§ TEXT SHOWN:
BEGIN
The funny thing is that the Editor's page states they are going to go back and cover cars and people that were there in the beginning. Maybe drag it out until December? What I dont understand is that it is the middle of AUGUST and the OCTOBER is already out...go figure..


----------



## stereojnky (Mar 17, 2008)

Yeah I'm curious to see how they try to get out of giving us subscribers our money back.


----------



## chad (Jun 30, 2005)

My brother in law recently closed doors on a magazine, I should ask him how it was dealt with when they stopped....

http://www.dragnews.com/


----------



## drtool (Nov 26, 2007)

None of the mags I had a sub to that went out of business ever gave me a dime back,


----------



## POLKAT (Jan 10, 2007)

emrliquidlife said:


> I know it has been said before, but I'm not suprised.
> 
> Every time I picked up the magazine, I was disappointed in the last three or so years. Another poster mentioned that the closure saved him writing a letter to the editor. I second that.
> 
> ...


Ken C. Pohlman was a demigod. When I was in High School I loved reading his amplifier reviews and wanted to grow up to be just like him. Teaching Music and Music Technology at the University of Miami and writing articles for a car stereo magazine.  (what am I doing in the Air Force? lol) 

Tom Nousaine was another favorite.


----------



## stereojnky (Mar 17, 2008)

drtool said:


> None of the mags I had a sub to that went out of business ever gave me a dime back,


Now that there sucks!


----------



## drtool (Nov 26, 2007)

Death and taxes.


----------



## quality_sound (Dec 25, 2005)
END
§ DATA LISTING:
BEGIN
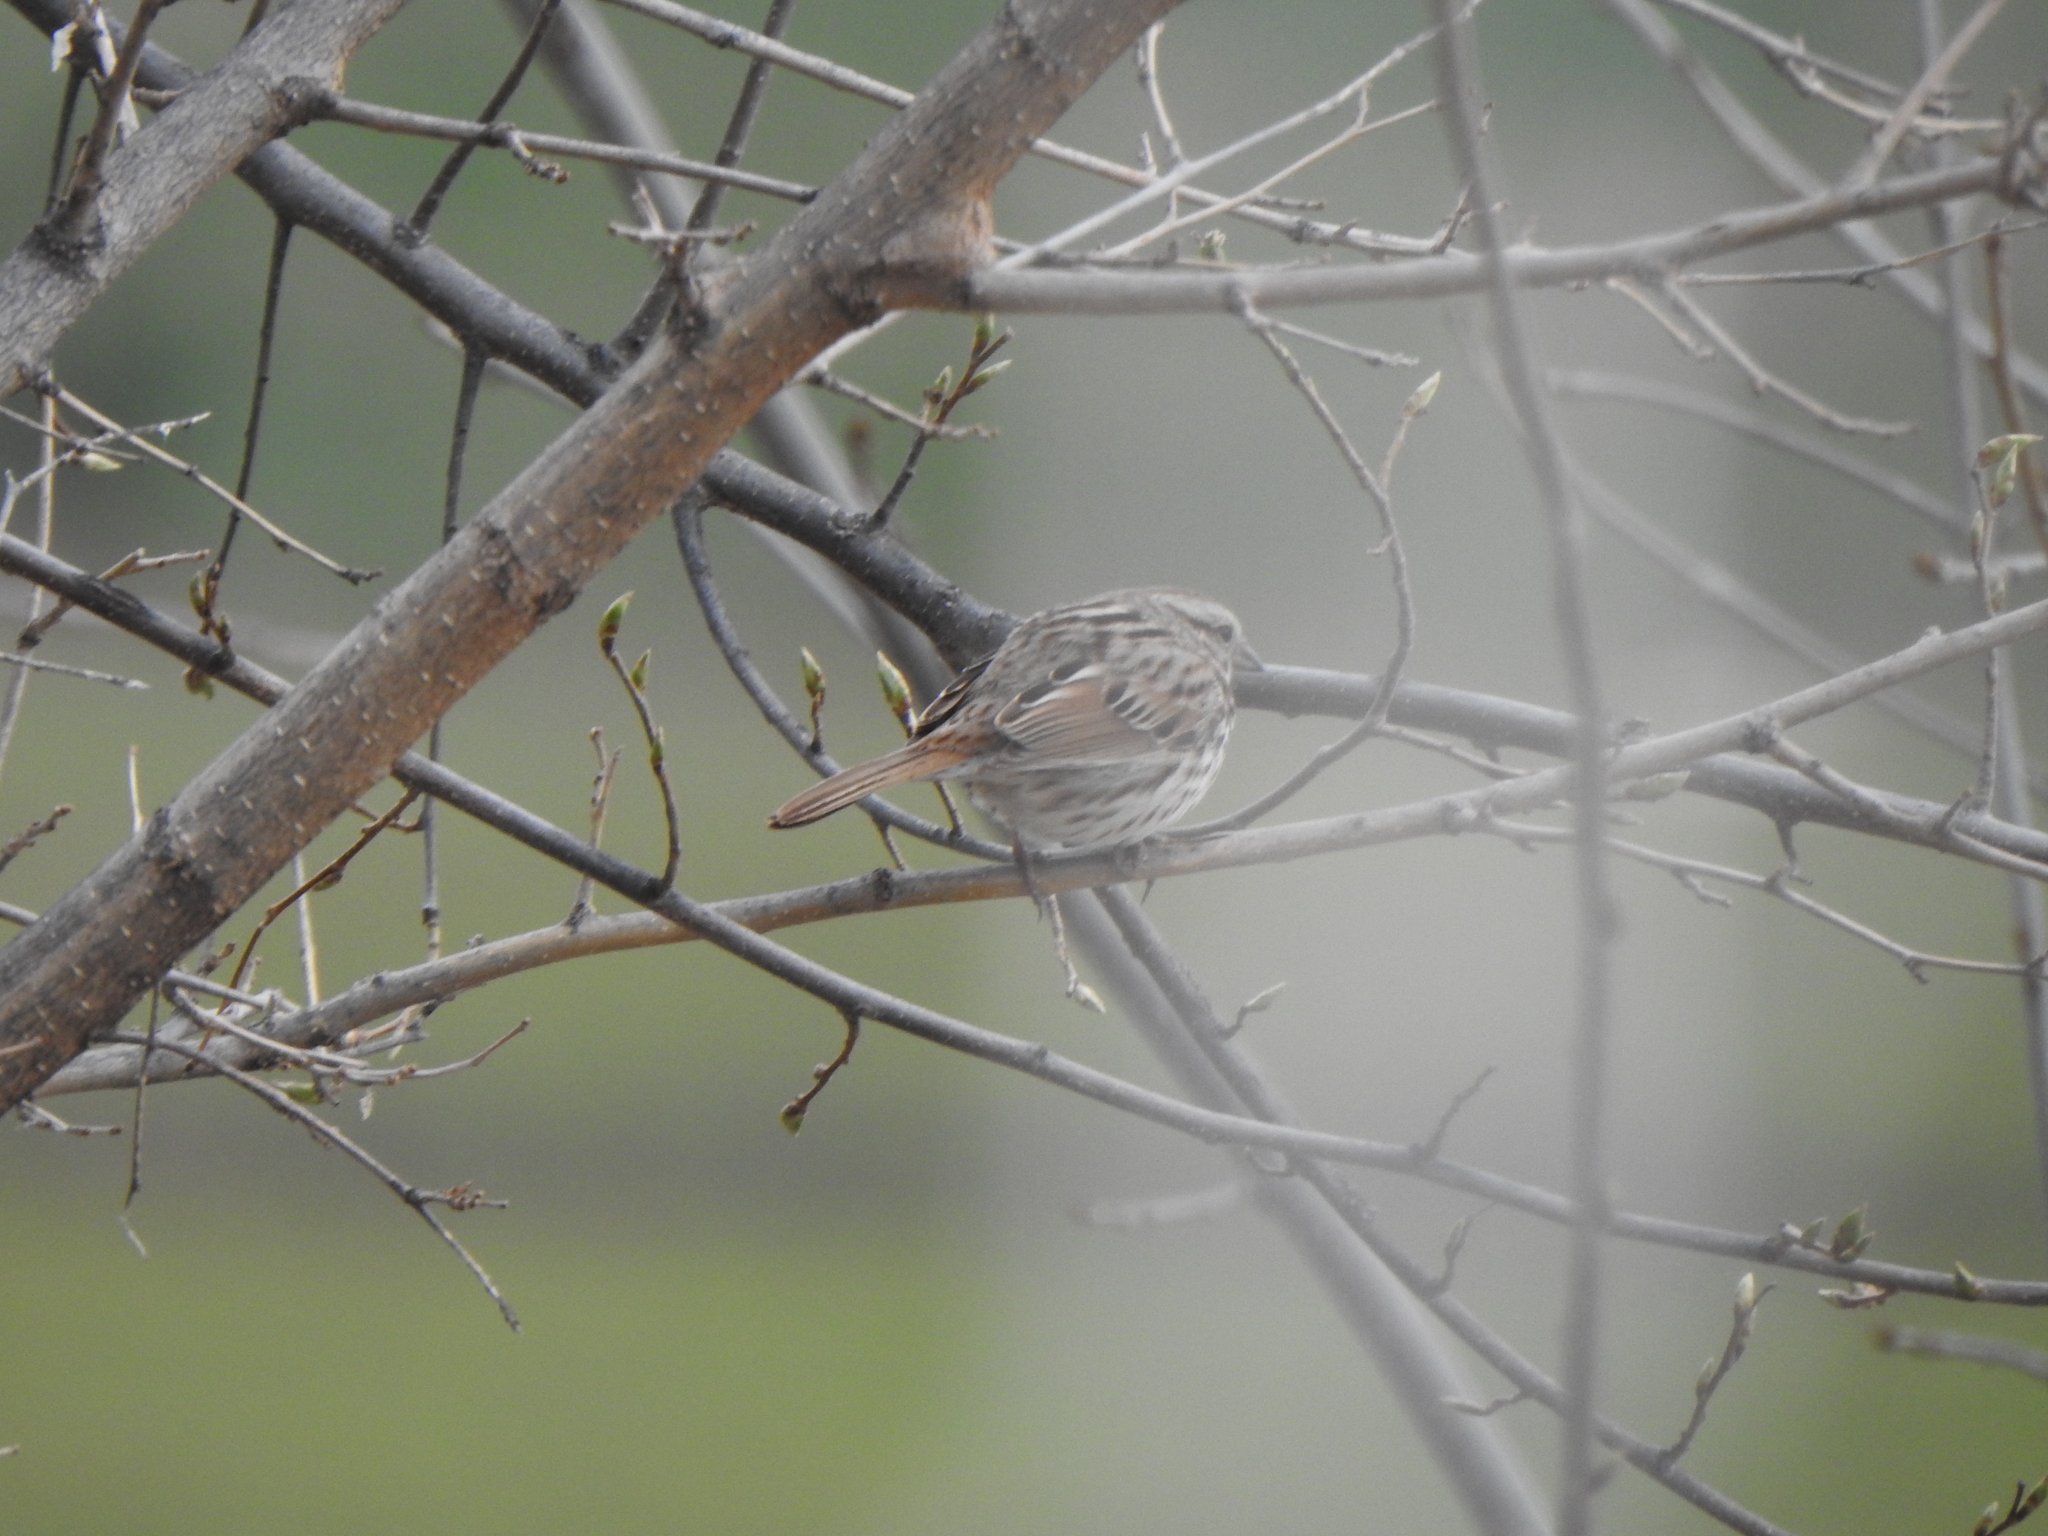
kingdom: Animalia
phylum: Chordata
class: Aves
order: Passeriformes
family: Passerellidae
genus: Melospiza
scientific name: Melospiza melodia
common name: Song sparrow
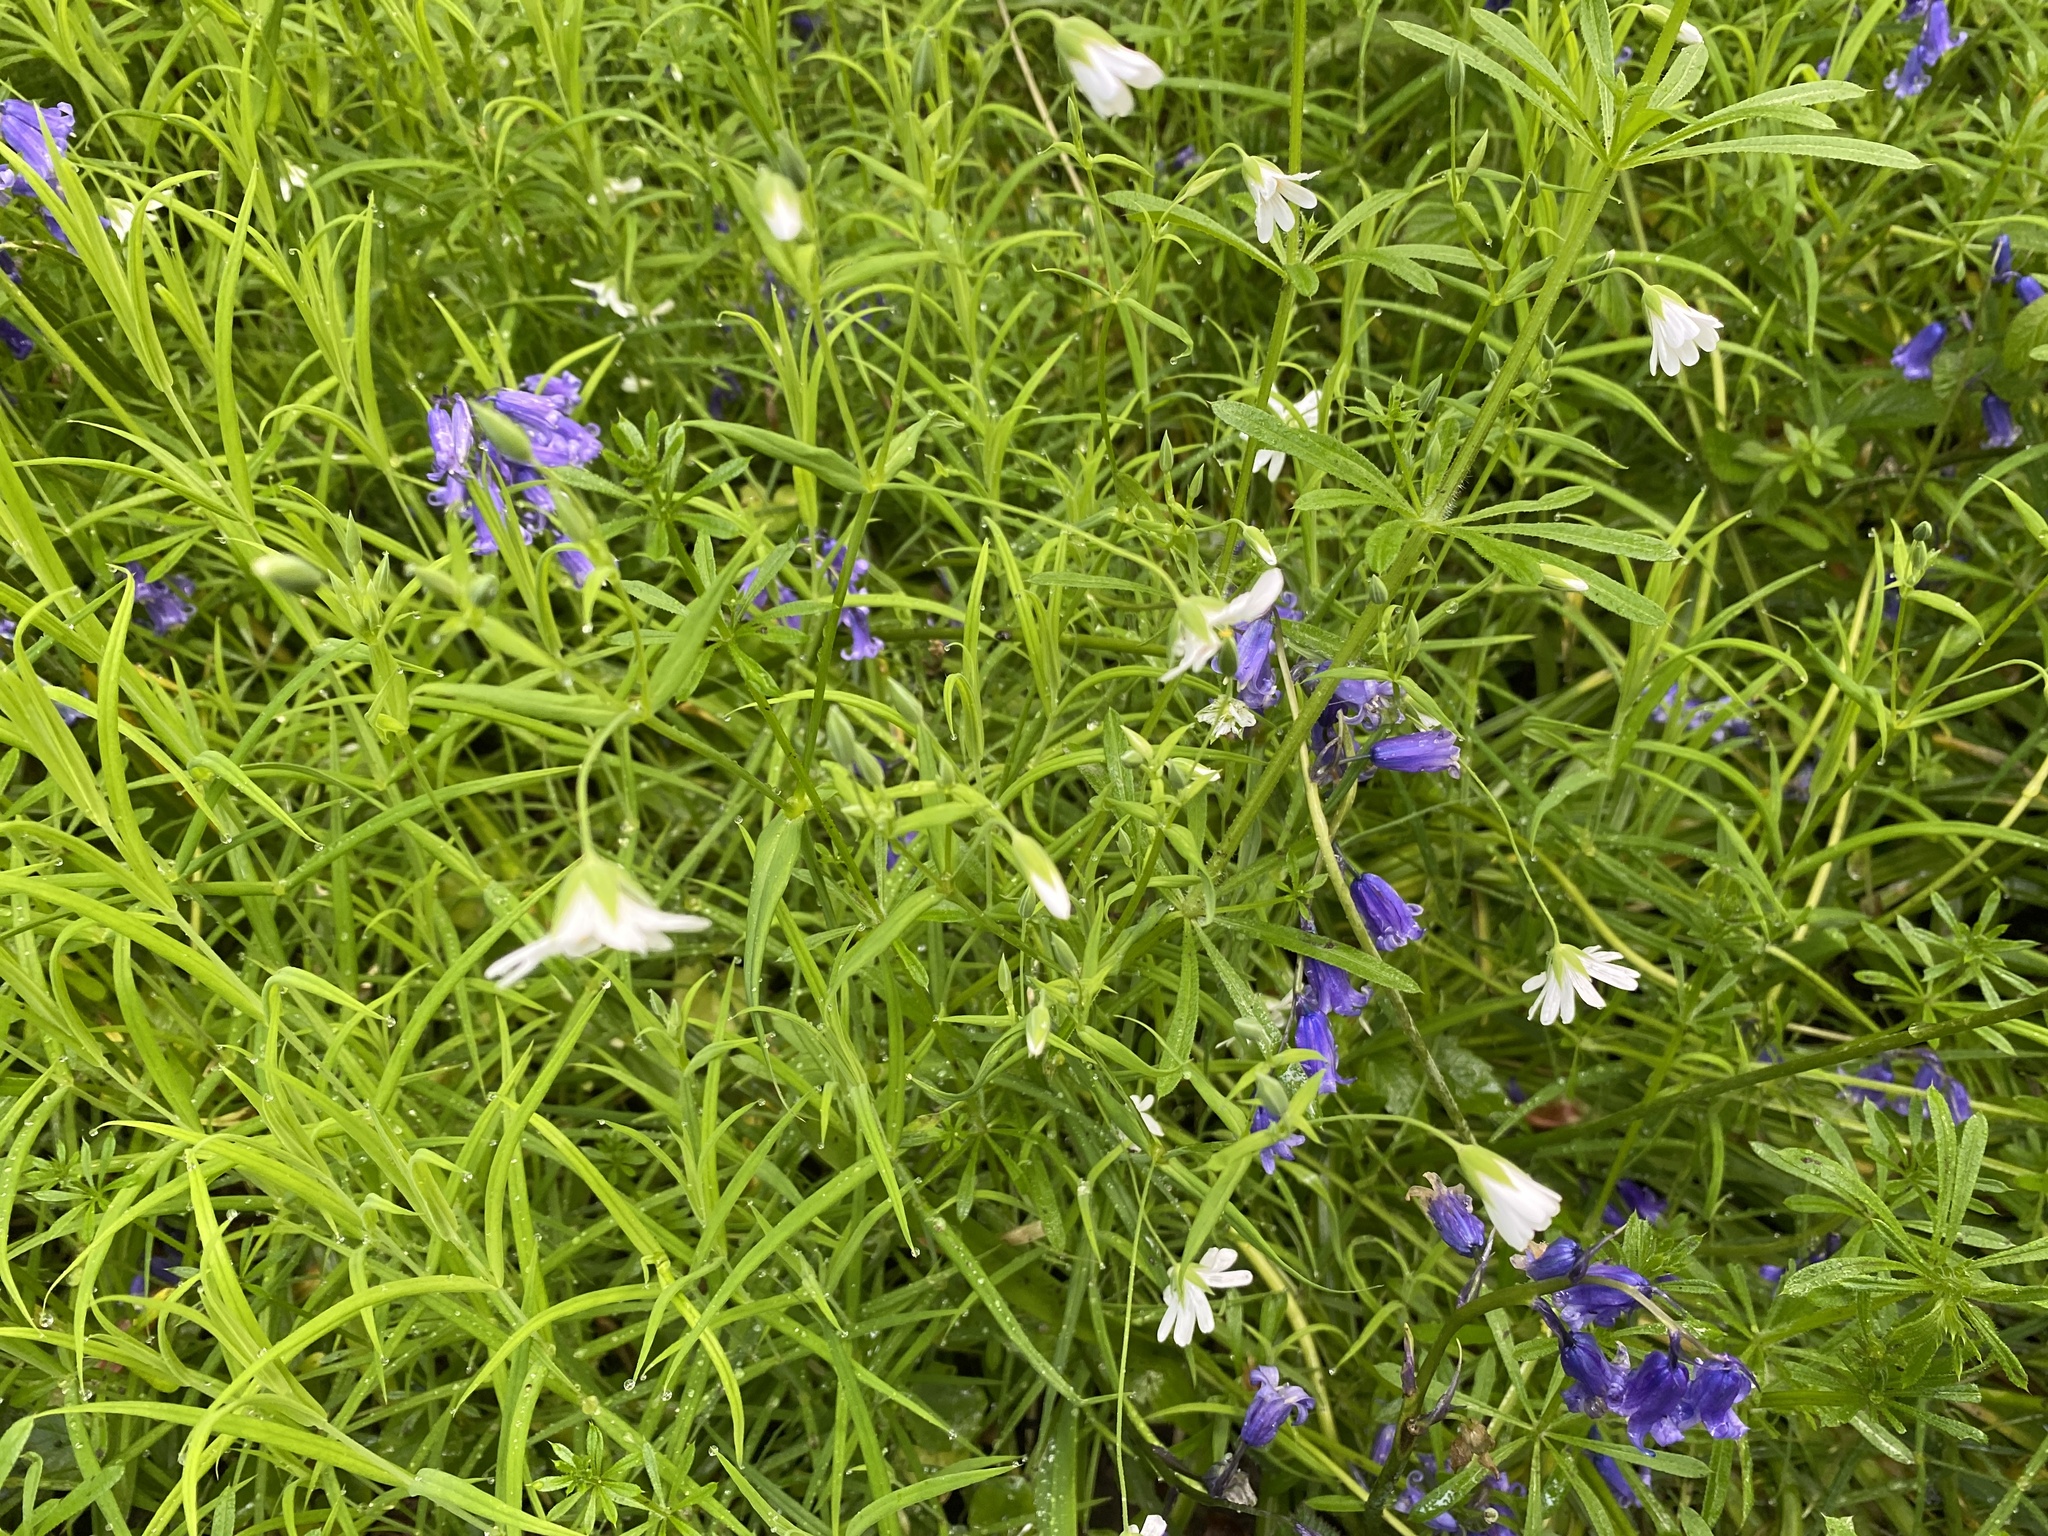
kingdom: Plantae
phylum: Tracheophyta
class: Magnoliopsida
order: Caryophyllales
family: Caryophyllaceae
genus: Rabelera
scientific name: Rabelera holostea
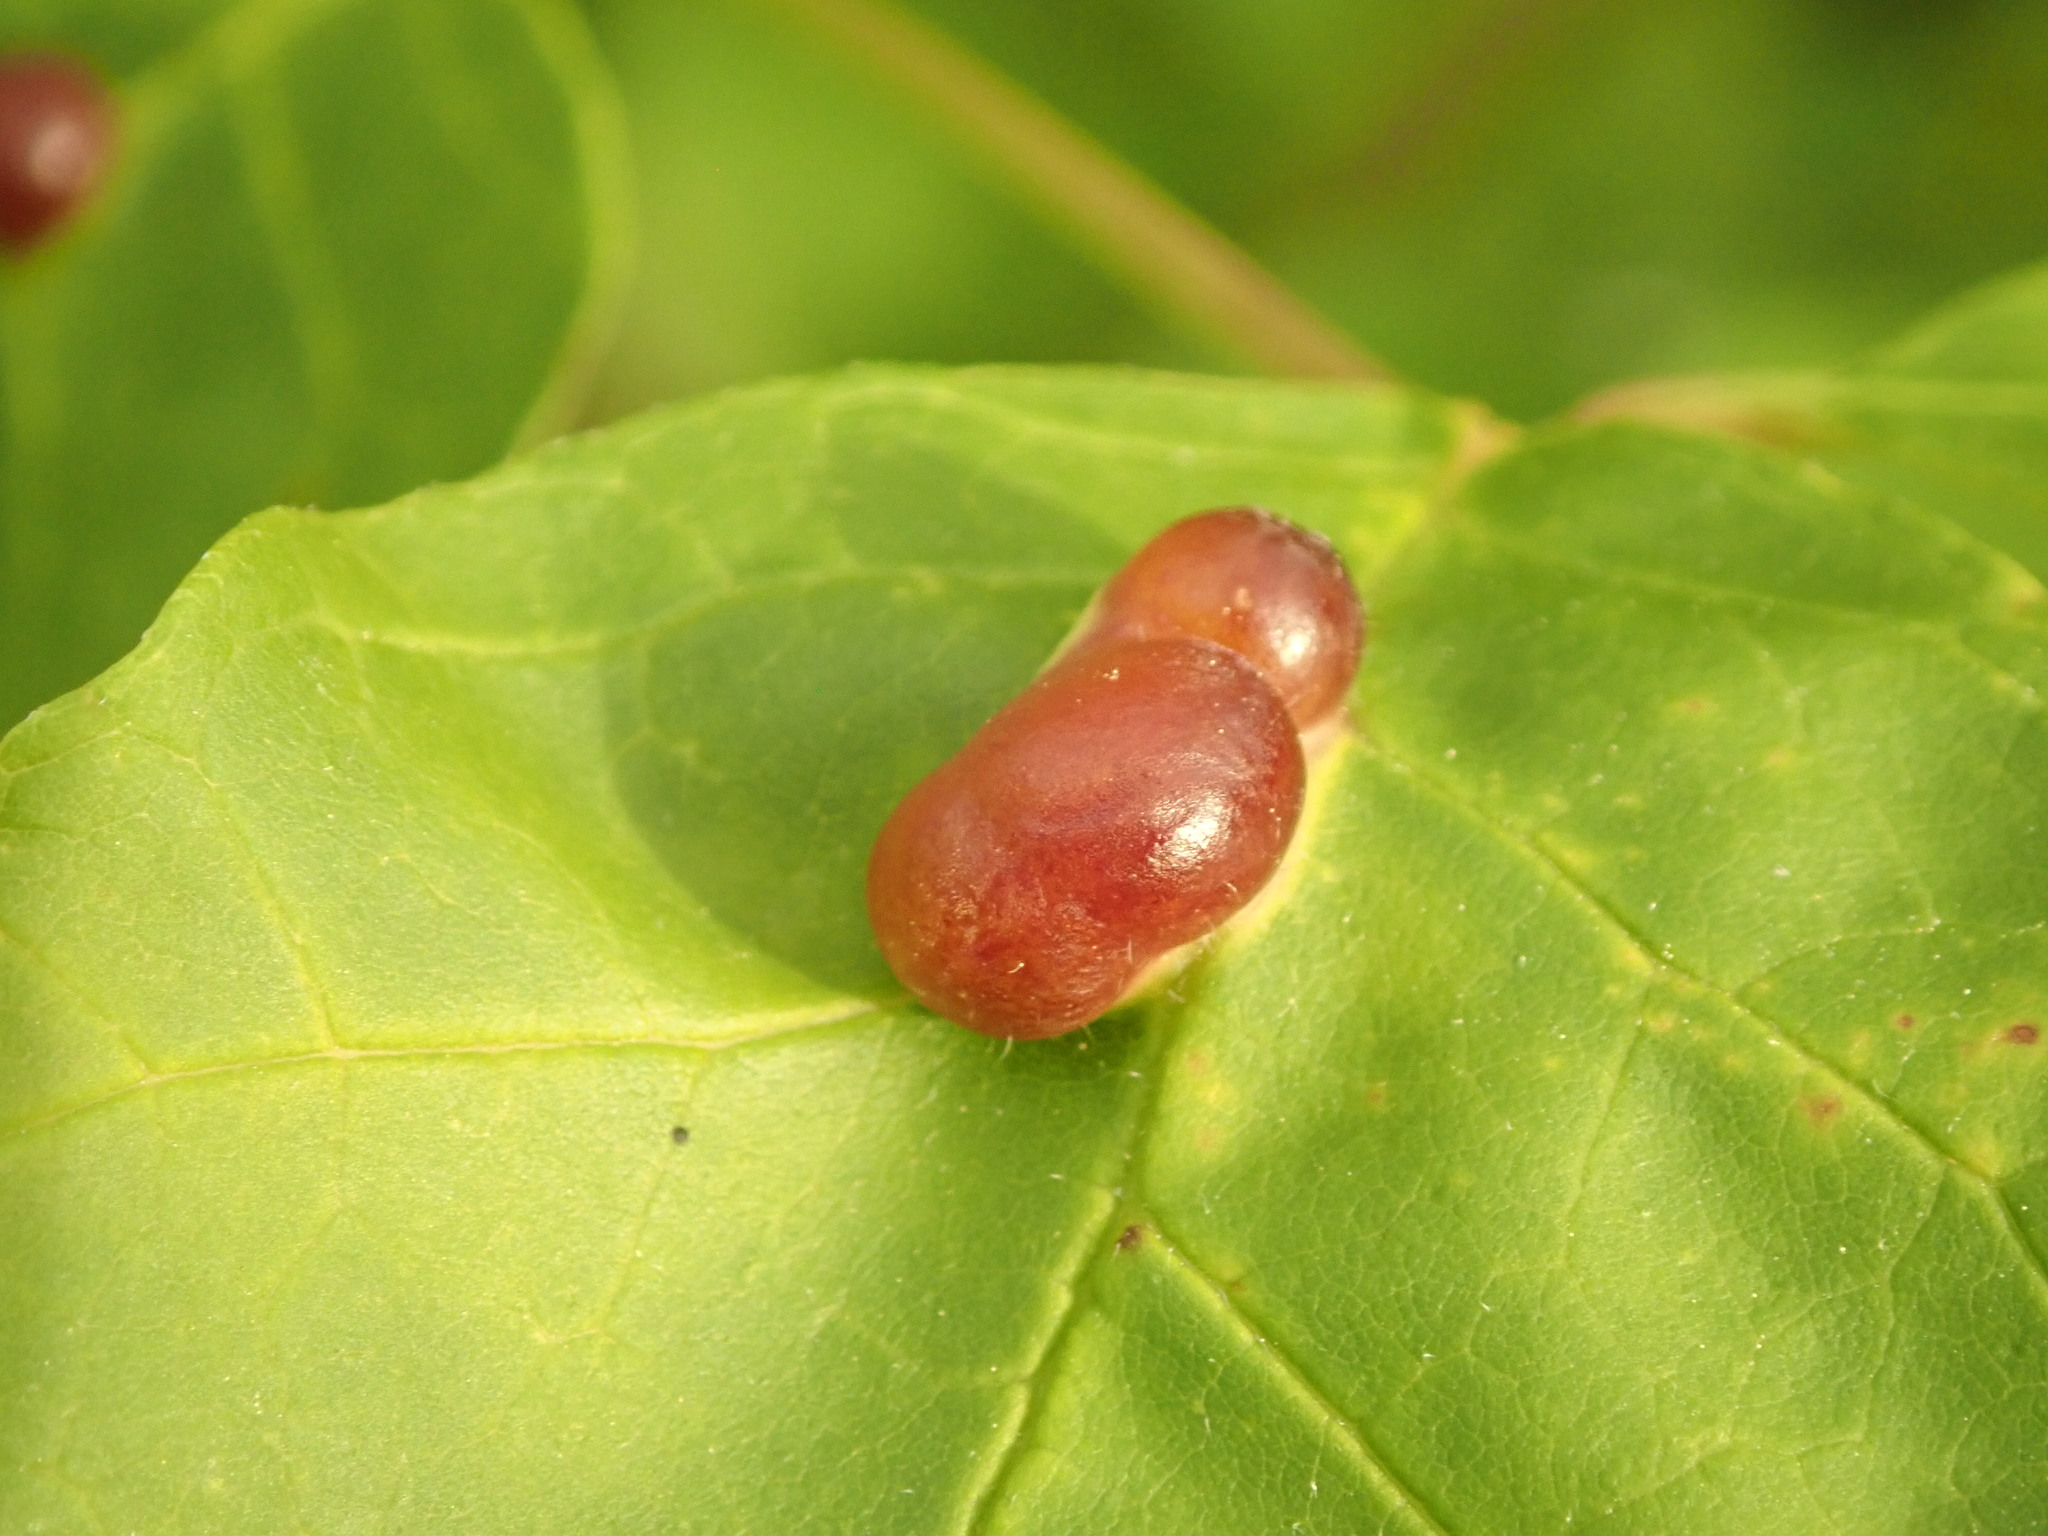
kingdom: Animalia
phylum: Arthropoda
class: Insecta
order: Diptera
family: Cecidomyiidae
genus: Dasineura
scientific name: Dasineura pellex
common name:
END
§ ACTIONS TO TAKE:
a) In the forum thread, copy word for word the passage starting with "## POLKAT (Jan" and going on through "I second that.".
b) Answer these questions from the forum thread, each on its own line:
(i) According to the opening post, which month's issue is already out in the middle of August?
(ii) At which university did Ken C. Pohlman teach Music and Music Technology?
(iii) What did drtool write in reply to "Now that there sucks!"?

§ SOLUTIONS TO EACH TASK:
a)
## POLKAT (Jan 10, 2007)

emrliquidlife said:


> I know it has been said before, but I'm not suprised.
> 
> Every time I picked up the magazine, I was disappointed in the last three or so years. Another poster mentioned that the closure saved him writing a letter to the editor. I second that.

b)
(i) October
(ii) The University of Miami
(iii) "Death and taxes."